# Excerpt:
Jia et al. [18] proposed a lattice Boltzmann simulation for collisions between two liquid drops in an immiscible liquid in a linear Stokes flow. The results reported in this reference were compared to the experimental results and the asymptotic solutions. The mixing of a contaminant that is initially contained in one of the drops is discussed and compared to the results of particle tracking simulations. In this study Jia et al. [18] verified that the Oxford approach of the lattice Boltzmann method can be used to perform useful simulations of drop coalescence in which the mixing of a chemical contaminant that is initially confined to one of the drops occurs. The lattice Boltzmann method solutions were compared with analytical results. The most significant finding was that after the coalescence of a pure drop with a contaminated drop, the contaminant is initially confined to half of the product drop. The results for mixing subsequent to coalescence are in agreement with the results obtained from tracking marker particles in the exact flow field for a spherical drop in a shear flow. The simulations with marker particles suggest that mixing occurs more rapidly in drops with much smaller viscosities than the suspending medium and that diffusion is the dominant mechanism of mixing for Schmidt numbers smaller than about 50. For larger values the dimensionless mixing time is relatively insensitive to the Schmidt number.

# Data listing:

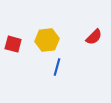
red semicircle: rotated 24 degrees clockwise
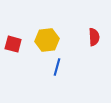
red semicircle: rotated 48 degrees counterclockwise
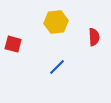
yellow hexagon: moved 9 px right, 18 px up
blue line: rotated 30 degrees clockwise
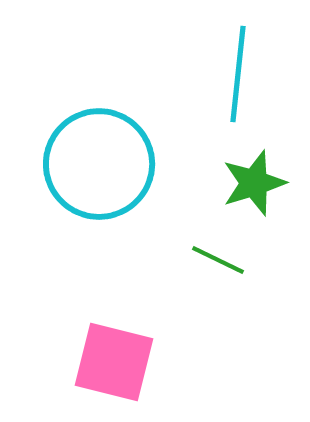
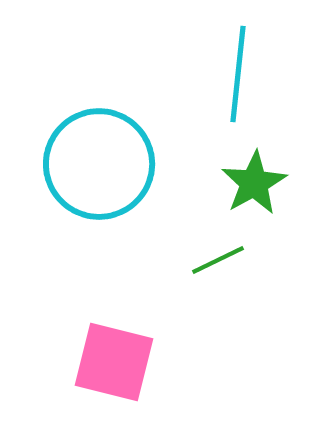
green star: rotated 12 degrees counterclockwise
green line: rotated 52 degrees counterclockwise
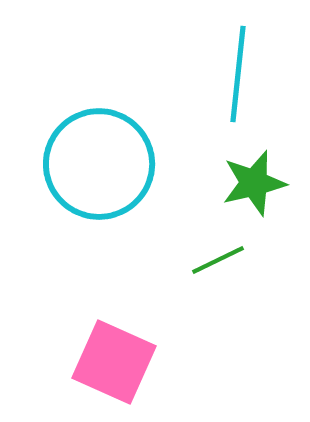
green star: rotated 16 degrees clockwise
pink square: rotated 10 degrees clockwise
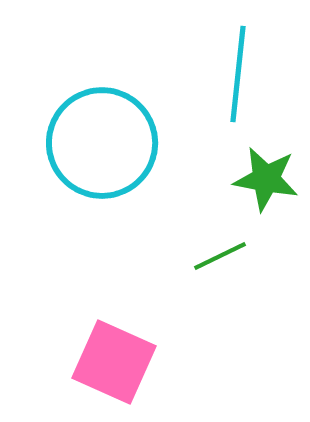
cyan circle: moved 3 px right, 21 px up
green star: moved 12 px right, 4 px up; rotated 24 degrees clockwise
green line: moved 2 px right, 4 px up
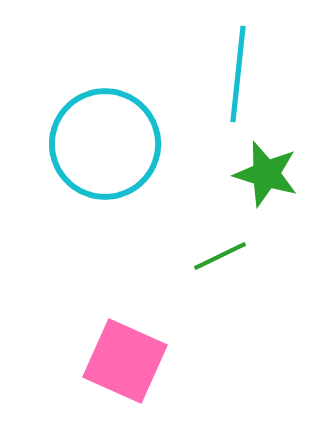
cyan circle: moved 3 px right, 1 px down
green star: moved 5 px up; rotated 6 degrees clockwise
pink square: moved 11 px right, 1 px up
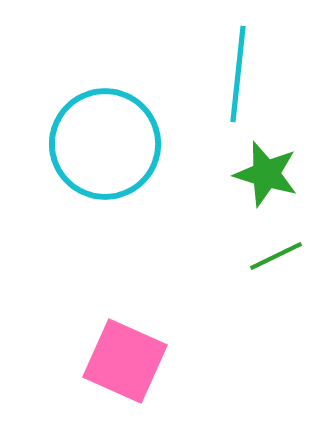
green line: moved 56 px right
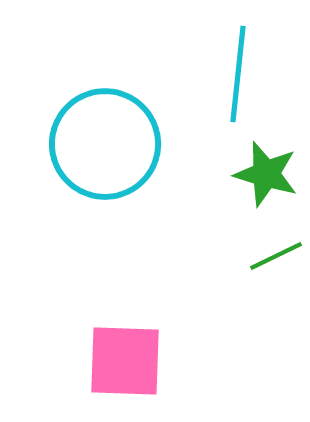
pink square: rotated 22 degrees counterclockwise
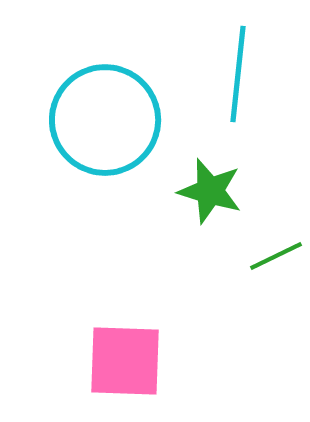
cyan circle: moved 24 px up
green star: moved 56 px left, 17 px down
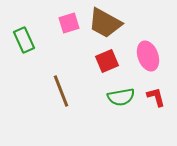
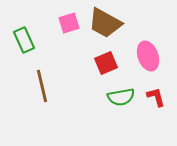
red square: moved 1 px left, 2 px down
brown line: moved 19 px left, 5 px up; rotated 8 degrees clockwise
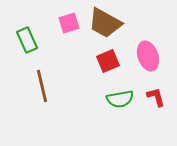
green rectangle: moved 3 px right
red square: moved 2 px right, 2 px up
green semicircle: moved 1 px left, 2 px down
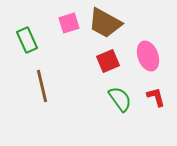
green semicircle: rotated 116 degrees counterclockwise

...

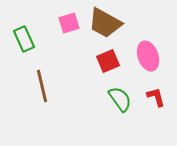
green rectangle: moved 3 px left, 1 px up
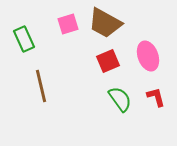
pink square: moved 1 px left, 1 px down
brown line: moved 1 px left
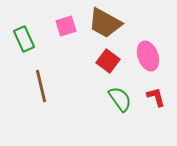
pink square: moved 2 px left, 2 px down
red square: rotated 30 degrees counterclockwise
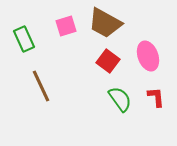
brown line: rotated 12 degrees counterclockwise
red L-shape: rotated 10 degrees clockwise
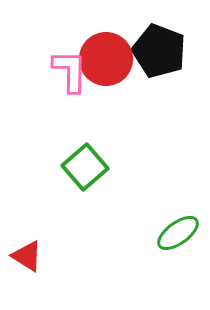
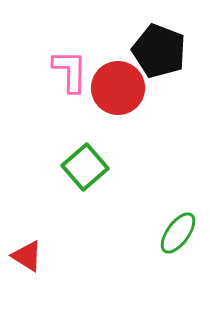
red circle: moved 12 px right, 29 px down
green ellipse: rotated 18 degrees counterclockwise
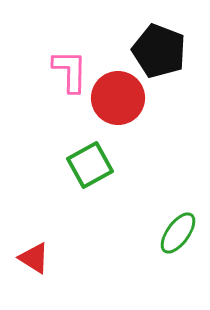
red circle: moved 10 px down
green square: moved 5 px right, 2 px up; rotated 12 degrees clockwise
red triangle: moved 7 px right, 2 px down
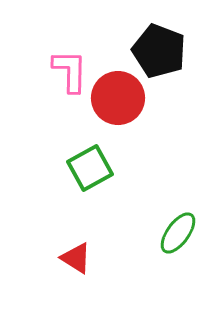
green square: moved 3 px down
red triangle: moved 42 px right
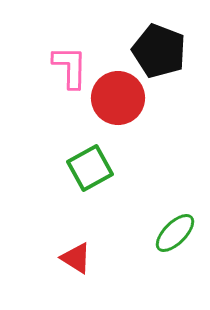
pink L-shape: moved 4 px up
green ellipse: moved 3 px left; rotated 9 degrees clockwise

--

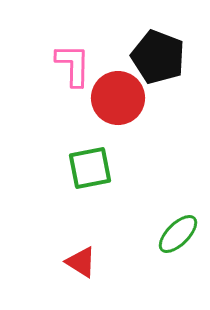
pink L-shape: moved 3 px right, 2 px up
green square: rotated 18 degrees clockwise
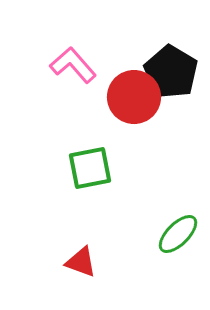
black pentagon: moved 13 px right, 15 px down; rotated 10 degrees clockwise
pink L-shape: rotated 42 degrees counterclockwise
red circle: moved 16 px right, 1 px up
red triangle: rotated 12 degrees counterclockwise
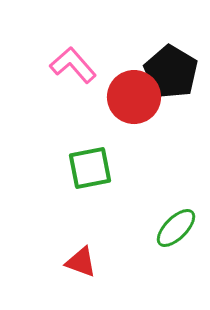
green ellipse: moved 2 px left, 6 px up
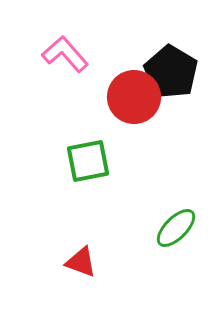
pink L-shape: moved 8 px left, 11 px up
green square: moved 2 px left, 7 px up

# Objectives:
- 1) Summarize the drop coalescence excerpt in exactly two sentences.
- 2) In the drop coalescence excerpt, above roughly what Schmidt number is the dimensionless mixing time relatively insensitive to the Schmidt number?

# Results:
- 1) Jia et al. used the Oxford approach of the lattice Boltzmann method to simulate collisions between two liquid drops in an immiscible liquid in a linear Stokes flow. They compared the results with experimental results, asymptotic and analytical solutions, and particle tracking simulations, and found that after a pure drop coalesces with a contaminated drop, the contaminant is initially confined to half of the product drop, with mixing occurring more rapidly in drops much less viscous than the suspending medium and being dominated by diffusion for Schmidt numbers below about 50.

- 2) About 50.